Polizeirevier in Wuppertal verrottet: Beamte kämpfen mit Schimmel und Abwasserlecks
Laila SchomberPolizeirevier in Wuppertal verrottet: Beamte kämpfen mit Schimmel und Abwasserlecks
Polizeirevier in Wuppertal in desolatem Zustand – Streit um Sanierungskosten eskaliert
Ein großes Polizeirevier in Wuppertal ist in einem schwerwiegenden baulichen Verfallszustand, was für die Beamten seit Langem zu erheblichen Problemen führt. Wasserschäden, Schimmelbefall und Abwasserlecks verschärfen die Arbeitsbedingungen zusehends. Trotz provisorischer Instandsetzungen bleibt die Situation ungelöst – die Diskussion über die steigenden Kosten entzündet sich erneut.

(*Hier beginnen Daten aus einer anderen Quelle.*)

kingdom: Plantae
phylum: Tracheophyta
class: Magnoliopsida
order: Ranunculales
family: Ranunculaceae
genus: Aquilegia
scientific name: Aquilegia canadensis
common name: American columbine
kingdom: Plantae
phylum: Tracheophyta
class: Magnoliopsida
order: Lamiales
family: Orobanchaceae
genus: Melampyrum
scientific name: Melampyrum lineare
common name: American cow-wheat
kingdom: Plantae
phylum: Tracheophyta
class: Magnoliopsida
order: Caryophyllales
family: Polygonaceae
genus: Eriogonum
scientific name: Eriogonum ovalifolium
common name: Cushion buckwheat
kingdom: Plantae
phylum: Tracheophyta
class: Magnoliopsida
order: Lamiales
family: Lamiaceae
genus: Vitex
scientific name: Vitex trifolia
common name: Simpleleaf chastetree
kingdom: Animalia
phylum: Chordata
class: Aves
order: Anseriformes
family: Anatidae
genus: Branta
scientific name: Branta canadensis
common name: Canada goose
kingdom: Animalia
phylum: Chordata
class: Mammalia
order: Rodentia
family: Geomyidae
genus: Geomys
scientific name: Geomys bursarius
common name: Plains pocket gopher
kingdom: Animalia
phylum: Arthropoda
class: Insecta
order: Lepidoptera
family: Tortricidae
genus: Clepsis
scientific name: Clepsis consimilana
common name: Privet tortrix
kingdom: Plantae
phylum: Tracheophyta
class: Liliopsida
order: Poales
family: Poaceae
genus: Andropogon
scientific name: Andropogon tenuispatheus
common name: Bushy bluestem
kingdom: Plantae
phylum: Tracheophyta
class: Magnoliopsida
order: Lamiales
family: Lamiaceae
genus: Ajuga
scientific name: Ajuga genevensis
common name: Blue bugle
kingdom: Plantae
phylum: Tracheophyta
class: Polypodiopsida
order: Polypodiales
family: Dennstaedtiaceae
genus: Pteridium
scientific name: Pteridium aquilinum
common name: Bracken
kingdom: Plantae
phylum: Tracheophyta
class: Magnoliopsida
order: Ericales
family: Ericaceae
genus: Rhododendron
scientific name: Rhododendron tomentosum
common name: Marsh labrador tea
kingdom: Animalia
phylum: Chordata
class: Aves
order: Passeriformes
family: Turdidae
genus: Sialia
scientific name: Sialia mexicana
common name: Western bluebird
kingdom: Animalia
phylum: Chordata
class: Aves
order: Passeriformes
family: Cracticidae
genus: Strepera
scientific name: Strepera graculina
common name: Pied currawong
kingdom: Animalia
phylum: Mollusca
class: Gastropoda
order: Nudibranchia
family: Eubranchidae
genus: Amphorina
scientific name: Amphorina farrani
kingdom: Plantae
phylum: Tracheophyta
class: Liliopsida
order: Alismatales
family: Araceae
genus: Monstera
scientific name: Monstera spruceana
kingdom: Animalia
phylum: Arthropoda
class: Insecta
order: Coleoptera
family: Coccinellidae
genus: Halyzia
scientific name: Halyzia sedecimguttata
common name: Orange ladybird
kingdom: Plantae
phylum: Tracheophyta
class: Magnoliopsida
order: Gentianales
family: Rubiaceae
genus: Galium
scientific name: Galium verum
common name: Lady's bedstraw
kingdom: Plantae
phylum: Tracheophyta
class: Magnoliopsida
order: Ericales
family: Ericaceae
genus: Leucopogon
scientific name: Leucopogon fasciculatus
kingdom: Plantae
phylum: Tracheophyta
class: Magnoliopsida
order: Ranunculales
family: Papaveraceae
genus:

Das Gebäude an der Müngstener Straße, im Besitz der Bau- und Liegenschaftsbetrieb Nordrhein-Westfalen (BLB), beherbergt wichtige Einheiten wie die Taucherstaffel, die Diensthundeführer und bewaffnete Spezialeinsatzkräfte. Beamte berichten von extremen Zuständen, etwa dass sie durch Abwasser wateten müssen, um ihren Dienst anzutreten. Björn Lüdtke, Vertreter der Gewerkschaft der Polizei, machte auf diese anhaltenden Missstände aufmerksam.
Die Wuppertaler Polizei zahlt derzeit rund 4 Millionen Euro Jahresmiete, doch eine grundlegende Sanierung könnte die Kosten auf bis zu 30 Millionen Euro treiben. Polizepräsident Markus Röhrl kritisiert die ausbleibenden Fortschritte bei der Instandhaltung, während der Landesbetrieb für Bau und Immobilien auf höhere Zahlungen pocht. Gleichzeitig sicherte Innenminister Herbert Reul zwar 1,1 Milliarden Euro für die Polizeiinfrastruktur zu – doch die Mittel stehen erst ab 2030 zur Verfügung.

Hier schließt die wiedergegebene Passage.